== Instructions to follow ==
Please convert the data, from its first line through the line containing "family: Theridiidae" (both included), into a numbered list, skipping any blank lines.

== Material to process ==

________________________

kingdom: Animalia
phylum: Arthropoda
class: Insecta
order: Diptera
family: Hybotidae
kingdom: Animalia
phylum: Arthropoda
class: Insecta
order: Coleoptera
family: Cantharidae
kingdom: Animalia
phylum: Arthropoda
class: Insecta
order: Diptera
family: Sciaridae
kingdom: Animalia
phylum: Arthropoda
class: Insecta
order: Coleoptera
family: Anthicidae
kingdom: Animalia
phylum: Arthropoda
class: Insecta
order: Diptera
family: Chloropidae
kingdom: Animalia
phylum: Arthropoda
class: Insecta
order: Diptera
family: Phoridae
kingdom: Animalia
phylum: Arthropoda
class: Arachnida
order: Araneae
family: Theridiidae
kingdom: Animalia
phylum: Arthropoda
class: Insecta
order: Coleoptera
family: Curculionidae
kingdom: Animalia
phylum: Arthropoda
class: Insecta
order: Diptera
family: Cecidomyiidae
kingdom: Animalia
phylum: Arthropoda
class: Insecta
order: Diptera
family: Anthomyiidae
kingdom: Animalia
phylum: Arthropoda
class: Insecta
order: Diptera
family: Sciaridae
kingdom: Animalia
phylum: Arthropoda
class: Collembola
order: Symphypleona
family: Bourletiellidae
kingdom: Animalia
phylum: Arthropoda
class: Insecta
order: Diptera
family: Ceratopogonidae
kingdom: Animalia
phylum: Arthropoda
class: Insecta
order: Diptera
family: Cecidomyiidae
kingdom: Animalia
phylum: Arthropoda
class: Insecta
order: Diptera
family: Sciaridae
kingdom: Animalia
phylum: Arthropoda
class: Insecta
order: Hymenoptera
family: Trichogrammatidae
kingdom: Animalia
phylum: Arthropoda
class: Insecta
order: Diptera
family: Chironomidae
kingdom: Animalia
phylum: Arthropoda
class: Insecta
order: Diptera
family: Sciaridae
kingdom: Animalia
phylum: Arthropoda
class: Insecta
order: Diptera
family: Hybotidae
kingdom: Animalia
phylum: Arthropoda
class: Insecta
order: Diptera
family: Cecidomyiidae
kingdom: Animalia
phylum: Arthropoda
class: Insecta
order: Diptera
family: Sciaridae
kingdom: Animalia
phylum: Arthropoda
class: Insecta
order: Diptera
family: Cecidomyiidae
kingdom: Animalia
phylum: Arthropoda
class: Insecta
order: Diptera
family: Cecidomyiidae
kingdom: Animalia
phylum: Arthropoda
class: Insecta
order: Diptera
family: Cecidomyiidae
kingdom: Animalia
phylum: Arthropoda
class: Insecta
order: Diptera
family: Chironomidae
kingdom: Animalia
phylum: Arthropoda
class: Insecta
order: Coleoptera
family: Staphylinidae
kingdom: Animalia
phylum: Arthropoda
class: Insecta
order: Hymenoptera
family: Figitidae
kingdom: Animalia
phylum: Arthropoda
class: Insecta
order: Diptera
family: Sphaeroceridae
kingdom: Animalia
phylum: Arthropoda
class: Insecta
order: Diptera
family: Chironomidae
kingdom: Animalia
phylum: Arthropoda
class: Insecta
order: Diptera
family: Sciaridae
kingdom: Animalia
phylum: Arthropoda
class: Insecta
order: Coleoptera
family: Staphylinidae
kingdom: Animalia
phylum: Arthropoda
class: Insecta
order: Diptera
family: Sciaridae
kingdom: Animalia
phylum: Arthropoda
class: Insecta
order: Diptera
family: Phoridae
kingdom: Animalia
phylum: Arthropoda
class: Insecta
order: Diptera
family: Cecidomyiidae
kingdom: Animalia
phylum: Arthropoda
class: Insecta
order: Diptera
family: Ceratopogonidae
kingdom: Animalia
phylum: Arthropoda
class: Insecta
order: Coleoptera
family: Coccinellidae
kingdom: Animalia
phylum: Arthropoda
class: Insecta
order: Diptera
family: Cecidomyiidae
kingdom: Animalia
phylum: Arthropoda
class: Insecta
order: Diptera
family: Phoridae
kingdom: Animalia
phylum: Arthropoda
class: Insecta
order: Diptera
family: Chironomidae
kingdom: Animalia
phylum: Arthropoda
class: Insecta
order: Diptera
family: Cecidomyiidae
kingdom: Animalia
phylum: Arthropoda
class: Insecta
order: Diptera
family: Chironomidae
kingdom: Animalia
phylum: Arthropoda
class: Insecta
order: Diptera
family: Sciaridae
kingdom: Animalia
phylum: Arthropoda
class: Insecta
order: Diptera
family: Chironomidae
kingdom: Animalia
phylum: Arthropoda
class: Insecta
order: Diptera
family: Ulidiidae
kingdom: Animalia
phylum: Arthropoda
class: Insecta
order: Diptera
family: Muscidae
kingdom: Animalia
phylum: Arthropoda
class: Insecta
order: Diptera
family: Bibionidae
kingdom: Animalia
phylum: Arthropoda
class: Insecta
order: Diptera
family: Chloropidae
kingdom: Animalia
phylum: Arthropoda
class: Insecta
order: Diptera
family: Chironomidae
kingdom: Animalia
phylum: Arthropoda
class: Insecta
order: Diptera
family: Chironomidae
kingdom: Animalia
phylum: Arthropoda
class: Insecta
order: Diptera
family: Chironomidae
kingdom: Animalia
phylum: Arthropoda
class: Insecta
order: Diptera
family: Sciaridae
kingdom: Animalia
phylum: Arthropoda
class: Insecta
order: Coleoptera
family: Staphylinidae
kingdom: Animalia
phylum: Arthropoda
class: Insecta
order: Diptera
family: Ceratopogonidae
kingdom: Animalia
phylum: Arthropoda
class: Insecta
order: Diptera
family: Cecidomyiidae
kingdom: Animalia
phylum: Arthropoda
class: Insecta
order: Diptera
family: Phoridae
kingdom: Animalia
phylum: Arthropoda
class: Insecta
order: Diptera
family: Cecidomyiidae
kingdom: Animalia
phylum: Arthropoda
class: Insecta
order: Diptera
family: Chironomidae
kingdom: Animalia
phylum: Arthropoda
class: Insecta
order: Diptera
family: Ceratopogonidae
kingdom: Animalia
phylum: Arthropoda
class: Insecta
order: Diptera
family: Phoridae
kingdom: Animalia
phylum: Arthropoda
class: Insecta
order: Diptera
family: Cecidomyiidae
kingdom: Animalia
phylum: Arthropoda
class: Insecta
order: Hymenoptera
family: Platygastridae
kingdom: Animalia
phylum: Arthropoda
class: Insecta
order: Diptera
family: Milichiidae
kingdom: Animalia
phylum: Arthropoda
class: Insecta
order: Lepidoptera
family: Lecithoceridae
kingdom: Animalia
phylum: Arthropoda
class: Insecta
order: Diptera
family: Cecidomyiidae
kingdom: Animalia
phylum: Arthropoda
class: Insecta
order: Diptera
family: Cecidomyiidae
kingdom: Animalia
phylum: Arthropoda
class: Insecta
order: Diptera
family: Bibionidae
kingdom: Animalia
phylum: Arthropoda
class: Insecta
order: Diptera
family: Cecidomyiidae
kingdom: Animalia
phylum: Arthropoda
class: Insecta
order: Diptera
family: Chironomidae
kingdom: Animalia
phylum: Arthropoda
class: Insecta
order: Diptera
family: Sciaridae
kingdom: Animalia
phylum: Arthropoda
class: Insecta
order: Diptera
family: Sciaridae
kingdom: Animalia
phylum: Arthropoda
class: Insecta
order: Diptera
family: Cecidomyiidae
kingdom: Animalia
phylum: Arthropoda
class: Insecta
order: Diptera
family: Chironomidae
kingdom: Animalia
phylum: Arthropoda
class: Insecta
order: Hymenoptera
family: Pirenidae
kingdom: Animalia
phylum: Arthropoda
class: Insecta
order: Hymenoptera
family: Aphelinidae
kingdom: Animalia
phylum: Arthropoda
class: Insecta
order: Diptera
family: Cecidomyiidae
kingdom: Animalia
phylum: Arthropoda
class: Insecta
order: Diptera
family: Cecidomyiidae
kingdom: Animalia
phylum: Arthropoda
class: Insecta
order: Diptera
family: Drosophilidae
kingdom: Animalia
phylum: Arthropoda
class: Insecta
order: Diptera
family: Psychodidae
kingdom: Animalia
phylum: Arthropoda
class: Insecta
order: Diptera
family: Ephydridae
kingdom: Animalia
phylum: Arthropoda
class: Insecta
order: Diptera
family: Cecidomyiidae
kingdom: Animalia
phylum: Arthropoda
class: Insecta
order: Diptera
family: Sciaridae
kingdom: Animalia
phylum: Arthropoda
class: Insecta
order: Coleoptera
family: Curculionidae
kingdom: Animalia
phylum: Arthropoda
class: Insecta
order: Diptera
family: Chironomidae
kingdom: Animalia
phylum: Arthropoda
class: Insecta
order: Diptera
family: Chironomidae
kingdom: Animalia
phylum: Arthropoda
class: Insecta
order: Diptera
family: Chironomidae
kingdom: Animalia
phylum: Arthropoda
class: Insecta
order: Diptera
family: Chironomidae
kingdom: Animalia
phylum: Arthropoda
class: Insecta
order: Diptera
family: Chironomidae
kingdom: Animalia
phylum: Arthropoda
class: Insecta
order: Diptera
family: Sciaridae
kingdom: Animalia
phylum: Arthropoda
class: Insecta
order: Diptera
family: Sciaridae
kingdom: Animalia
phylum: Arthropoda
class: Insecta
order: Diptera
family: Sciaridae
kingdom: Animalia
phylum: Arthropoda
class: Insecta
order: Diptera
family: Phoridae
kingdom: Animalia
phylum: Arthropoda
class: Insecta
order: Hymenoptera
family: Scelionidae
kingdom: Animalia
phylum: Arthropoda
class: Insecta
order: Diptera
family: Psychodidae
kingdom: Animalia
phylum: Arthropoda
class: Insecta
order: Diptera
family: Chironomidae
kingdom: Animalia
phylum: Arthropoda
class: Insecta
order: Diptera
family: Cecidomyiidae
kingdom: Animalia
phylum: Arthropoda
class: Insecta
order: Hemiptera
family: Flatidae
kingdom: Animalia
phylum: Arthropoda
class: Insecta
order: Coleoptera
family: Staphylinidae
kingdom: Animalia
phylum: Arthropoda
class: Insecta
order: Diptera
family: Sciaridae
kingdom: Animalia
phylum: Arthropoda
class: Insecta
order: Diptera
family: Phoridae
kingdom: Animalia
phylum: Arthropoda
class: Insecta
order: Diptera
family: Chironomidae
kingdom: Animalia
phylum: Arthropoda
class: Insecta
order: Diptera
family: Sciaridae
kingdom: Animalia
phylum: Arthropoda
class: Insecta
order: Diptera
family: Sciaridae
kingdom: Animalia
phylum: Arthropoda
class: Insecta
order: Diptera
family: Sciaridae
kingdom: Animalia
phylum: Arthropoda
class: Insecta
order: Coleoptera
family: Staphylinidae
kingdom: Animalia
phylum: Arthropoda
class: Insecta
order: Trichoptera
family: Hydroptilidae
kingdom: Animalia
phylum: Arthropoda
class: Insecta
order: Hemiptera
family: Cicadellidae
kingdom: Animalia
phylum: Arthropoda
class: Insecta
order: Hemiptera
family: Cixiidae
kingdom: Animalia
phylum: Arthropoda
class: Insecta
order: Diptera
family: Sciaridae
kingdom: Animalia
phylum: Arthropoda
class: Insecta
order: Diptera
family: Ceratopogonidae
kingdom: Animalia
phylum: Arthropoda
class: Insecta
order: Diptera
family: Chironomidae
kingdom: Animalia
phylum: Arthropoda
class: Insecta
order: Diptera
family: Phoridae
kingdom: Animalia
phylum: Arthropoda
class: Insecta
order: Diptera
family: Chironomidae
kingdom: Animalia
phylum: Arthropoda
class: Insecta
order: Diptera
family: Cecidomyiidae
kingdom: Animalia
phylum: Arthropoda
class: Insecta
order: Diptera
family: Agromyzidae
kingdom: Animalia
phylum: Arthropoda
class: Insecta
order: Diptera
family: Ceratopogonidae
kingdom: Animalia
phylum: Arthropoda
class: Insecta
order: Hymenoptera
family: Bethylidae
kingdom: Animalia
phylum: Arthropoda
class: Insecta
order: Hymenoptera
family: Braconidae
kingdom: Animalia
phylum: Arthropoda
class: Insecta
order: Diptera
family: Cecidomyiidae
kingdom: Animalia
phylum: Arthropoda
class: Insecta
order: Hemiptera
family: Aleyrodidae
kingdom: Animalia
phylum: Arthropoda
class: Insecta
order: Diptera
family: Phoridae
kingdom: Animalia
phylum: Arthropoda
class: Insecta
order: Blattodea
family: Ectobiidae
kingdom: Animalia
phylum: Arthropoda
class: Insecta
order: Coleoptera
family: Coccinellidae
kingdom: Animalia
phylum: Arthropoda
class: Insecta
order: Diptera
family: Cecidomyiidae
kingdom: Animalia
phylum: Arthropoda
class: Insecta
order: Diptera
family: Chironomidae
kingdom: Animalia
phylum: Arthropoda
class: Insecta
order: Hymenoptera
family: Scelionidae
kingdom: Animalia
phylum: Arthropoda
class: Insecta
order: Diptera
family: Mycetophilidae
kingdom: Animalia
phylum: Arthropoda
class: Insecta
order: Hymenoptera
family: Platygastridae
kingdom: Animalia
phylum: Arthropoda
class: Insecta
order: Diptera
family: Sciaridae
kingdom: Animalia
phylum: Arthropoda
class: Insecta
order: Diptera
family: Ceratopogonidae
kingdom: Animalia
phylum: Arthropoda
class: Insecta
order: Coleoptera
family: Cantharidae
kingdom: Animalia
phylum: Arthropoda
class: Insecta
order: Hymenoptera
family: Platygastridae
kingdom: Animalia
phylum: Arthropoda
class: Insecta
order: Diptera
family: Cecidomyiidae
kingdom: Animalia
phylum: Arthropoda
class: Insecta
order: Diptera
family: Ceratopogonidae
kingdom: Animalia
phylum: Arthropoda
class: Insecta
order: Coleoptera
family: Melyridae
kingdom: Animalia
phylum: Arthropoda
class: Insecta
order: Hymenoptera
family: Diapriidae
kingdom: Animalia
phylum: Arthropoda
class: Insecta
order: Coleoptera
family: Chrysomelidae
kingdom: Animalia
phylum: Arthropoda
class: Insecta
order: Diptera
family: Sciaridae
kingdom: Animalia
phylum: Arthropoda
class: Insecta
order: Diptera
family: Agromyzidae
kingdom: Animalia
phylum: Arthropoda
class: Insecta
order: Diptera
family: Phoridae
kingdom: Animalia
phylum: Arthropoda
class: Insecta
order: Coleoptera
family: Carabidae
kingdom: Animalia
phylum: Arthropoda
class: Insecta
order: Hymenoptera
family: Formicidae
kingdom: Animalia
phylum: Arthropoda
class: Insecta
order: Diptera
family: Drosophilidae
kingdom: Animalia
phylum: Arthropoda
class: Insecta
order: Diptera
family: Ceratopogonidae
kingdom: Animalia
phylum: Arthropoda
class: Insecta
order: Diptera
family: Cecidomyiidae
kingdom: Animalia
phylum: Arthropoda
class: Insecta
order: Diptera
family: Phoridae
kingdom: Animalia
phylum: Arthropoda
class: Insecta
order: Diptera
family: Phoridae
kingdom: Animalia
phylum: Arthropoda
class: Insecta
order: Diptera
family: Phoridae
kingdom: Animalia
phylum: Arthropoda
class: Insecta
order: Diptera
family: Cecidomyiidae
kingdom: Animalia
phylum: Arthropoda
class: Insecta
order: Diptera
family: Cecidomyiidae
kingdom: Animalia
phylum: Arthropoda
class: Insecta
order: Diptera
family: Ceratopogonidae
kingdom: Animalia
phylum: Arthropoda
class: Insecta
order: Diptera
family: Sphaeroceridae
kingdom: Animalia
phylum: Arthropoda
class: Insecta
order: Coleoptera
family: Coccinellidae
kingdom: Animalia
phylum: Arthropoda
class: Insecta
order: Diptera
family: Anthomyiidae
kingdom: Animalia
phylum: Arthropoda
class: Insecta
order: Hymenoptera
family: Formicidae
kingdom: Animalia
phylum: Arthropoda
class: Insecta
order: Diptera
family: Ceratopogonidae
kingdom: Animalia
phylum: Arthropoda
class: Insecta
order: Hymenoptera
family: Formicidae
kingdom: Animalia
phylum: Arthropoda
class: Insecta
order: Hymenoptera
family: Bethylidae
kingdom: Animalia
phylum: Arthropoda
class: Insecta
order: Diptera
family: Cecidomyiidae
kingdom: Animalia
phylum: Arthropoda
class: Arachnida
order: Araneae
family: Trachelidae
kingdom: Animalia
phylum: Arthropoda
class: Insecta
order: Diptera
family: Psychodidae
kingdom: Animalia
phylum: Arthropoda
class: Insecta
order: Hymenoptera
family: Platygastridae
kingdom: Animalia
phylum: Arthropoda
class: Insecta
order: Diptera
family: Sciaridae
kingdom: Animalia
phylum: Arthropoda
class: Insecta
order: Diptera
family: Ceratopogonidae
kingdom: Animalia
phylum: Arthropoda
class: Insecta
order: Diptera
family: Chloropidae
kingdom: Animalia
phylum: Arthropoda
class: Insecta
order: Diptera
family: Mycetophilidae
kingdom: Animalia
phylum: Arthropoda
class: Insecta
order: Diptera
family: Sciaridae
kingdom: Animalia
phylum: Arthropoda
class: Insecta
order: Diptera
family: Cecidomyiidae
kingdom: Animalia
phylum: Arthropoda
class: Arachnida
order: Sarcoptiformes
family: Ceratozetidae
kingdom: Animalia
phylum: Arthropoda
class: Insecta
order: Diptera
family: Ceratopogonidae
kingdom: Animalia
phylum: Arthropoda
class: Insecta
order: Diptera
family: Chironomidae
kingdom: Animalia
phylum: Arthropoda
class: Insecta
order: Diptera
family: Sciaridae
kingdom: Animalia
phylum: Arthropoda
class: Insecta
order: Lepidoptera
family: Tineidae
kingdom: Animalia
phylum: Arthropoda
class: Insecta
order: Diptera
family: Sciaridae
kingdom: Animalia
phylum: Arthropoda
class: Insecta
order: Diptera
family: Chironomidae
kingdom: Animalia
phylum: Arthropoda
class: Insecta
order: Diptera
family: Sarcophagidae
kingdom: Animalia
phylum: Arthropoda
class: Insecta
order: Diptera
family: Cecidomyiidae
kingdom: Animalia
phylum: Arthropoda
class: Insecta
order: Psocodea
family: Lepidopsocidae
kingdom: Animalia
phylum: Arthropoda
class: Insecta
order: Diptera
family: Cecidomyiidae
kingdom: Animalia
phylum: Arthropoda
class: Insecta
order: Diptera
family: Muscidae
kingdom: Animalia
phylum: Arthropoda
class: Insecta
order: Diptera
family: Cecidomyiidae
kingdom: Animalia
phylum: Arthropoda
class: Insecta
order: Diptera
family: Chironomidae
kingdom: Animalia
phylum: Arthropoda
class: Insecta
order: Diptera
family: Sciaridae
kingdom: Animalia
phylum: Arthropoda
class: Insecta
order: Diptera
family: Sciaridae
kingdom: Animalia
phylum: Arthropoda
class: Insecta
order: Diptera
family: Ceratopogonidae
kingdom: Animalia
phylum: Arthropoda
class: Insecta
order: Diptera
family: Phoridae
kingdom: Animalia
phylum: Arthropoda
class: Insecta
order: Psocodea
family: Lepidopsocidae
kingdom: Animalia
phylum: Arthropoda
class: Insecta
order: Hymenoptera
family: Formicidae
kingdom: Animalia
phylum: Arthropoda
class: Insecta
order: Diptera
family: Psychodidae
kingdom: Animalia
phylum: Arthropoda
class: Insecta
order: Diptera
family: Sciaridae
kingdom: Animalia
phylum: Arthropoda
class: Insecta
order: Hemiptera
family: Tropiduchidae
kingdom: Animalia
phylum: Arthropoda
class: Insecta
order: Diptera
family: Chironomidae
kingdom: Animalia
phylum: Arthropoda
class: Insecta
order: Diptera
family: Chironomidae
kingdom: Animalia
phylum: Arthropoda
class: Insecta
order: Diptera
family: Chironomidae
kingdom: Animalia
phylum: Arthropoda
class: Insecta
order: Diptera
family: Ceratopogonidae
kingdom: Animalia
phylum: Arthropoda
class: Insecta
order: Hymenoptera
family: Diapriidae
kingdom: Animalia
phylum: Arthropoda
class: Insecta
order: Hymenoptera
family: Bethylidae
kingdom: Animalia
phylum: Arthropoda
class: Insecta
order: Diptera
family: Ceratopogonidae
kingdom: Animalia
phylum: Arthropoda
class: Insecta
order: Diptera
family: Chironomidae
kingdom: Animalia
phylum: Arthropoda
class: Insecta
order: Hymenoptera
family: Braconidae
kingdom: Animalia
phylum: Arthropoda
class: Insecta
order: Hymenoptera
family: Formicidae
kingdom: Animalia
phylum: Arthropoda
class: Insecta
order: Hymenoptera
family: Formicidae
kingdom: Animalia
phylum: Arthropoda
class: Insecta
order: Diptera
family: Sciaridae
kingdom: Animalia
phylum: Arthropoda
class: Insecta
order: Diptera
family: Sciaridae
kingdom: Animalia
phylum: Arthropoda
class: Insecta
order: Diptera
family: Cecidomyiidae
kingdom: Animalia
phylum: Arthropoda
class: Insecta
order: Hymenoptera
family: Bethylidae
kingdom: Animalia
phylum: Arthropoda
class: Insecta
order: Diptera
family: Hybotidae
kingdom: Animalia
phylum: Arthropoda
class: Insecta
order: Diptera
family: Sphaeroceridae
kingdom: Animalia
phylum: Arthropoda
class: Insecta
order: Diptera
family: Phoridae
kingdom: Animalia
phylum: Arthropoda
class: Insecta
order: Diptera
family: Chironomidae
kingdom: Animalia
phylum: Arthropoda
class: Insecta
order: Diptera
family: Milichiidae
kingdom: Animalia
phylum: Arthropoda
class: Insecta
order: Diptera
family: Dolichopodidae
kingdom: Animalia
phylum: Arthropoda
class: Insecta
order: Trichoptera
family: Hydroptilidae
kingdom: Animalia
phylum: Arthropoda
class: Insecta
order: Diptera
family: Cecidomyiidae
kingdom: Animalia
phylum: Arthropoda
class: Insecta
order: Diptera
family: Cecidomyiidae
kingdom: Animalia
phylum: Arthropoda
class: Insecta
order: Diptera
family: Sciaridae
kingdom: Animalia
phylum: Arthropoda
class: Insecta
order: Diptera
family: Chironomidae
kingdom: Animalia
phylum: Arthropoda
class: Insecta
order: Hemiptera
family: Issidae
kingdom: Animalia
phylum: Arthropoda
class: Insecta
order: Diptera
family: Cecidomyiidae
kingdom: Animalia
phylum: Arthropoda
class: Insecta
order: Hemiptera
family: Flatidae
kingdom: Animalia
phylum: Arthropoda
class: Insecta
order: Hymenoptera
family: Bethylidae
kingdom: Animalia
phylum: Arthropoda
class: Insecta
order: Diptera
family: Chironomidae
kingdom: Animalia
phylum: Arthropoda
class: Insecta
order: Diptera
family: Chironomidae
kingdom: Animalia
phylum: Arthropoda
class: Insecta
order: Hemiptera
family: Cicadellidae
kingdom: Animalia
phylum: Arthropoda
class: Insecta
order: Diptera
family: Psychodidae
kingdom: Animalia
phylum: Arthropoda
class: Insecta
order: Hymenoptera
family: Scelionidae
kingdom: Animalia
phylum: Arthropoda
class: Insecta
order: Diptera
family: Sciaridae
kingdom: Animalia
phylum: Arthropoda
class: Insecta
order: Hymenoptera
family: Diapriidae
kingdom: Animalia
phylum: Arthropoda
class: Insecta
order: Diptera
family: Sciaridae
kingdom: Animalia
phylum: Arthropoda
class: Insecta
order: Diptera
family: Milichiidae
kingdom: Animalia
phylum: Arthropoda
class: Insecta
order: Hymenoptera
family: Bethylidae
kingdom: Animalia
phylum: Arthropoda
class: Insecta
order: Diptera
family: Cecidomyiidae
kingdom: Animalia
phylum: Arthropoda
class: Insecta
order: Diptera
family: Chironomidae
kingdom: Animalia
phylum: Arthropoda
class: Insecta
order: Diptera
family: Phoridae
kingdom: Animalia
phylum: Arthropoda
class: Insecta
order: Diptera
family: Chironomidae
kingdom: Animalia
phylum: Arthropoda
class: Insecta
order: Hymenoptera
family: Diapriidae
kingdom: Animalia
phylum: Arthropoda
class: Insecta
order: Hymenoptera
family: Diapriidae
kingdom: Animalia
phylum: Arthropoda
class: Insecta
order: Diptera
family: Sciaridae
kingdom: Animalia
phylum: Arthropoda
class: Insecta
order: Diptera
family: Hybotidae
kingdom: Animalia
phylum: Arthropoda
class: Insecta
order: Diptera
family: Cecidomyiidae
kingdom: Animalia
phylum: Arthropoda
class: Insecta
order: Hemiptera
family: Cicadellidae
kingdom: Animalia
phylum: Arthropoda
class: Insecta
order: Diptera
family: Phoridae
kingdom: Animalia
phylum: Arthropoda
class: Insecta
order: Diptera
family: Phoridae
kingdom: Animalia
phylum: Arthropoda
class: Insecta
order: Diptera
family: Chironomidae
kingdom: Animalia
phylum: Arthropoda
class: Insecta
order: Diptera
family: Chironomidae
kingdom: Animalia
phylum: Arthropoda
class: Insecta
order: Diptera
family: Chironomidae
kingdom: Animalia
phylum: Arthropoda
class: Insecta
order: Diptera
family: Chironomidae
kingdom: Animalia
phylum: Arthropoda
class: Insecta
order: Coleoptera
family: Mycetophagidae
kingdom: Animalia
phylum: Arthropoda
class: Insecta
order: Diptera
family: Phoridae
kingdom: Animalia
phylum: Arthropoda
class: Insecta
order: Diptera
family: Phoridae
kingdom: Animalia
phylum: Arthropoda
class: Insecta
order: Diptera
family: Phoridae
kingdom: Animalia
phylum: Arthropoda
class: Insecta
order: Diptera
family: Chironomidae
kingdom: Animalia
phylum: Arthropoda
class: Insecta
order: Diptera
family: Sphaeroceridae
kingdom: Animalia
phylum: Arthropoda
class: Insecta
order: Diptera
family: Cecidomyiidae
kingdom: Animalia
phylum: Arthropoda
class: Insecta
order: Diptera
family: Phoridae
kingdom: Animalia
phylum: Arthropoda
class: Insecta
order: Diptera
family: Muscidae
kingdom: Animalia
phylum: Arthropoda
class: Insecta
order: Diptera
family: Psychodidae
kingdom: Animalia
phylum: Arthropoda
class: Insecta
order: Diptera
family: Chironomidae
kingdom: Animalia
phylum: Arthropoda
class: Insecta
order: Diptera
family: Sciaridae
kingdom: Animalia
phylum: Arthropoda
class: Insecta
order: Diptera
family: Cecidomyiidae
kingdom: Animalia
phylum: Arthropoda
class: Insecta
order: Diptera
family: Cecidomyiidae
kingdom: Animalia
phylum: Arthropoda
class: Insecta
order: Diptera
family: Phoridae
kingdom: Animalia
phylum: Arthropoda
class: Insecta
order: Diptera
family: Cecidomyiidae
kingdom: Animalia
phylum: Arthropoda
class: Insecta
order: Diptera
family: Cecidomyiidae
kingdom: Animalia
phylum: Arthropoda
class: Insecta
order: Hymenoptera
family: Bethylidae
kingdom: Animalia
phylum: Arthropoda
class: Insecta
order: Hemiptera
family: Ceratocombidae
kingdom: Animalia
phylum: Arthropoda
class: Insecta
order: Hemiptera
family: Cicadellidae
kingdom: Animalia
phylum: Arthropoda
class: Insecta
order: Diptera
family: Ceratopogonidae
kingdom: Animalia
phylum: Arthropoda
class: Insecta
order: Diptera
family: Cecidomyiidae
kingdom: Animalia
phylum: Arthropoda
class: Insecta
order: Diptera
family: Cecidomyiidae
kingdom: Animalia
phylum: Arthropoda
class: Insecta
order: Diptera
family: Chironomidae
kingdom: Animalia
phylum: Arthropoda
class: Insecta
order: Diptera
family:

________________________

== Answer below ==
1. kingdom: Animalia
2. phylum: Arthropoda
3. class: Insecta
4. order: Diptera
5. family: Hybotidae
6. kingdom: Animalia
7. phylum: Arthropoda
8. class: Insecta
9. order: Coleoptera
10. family: Cantharidae
11. kingdom: Animalia
12. phylum: Arthropoda
13. class: Insecta
14. order: Diptera
15. family: Sciaridae
16. kingdom: Animalia
17. phylum: Arthropoda
18. class: Insecta
19. order: Coleoptera
20. family: Anthicidae
21. kingdom: Animalia
22. phylum: Arthropoda
23. class: Insecta
24. order: Diptera
25. family: Chloropidae
26. kingdom: Animalia
27. phylum: Arthropoda
28. class: Insecta
29. order: Diptera
30. family: Phoridae
31. kingdom: Animalia
32. phylum: Arthropoda
33. class: Arachnida
34. order: Araneae
35. family: Theridiidae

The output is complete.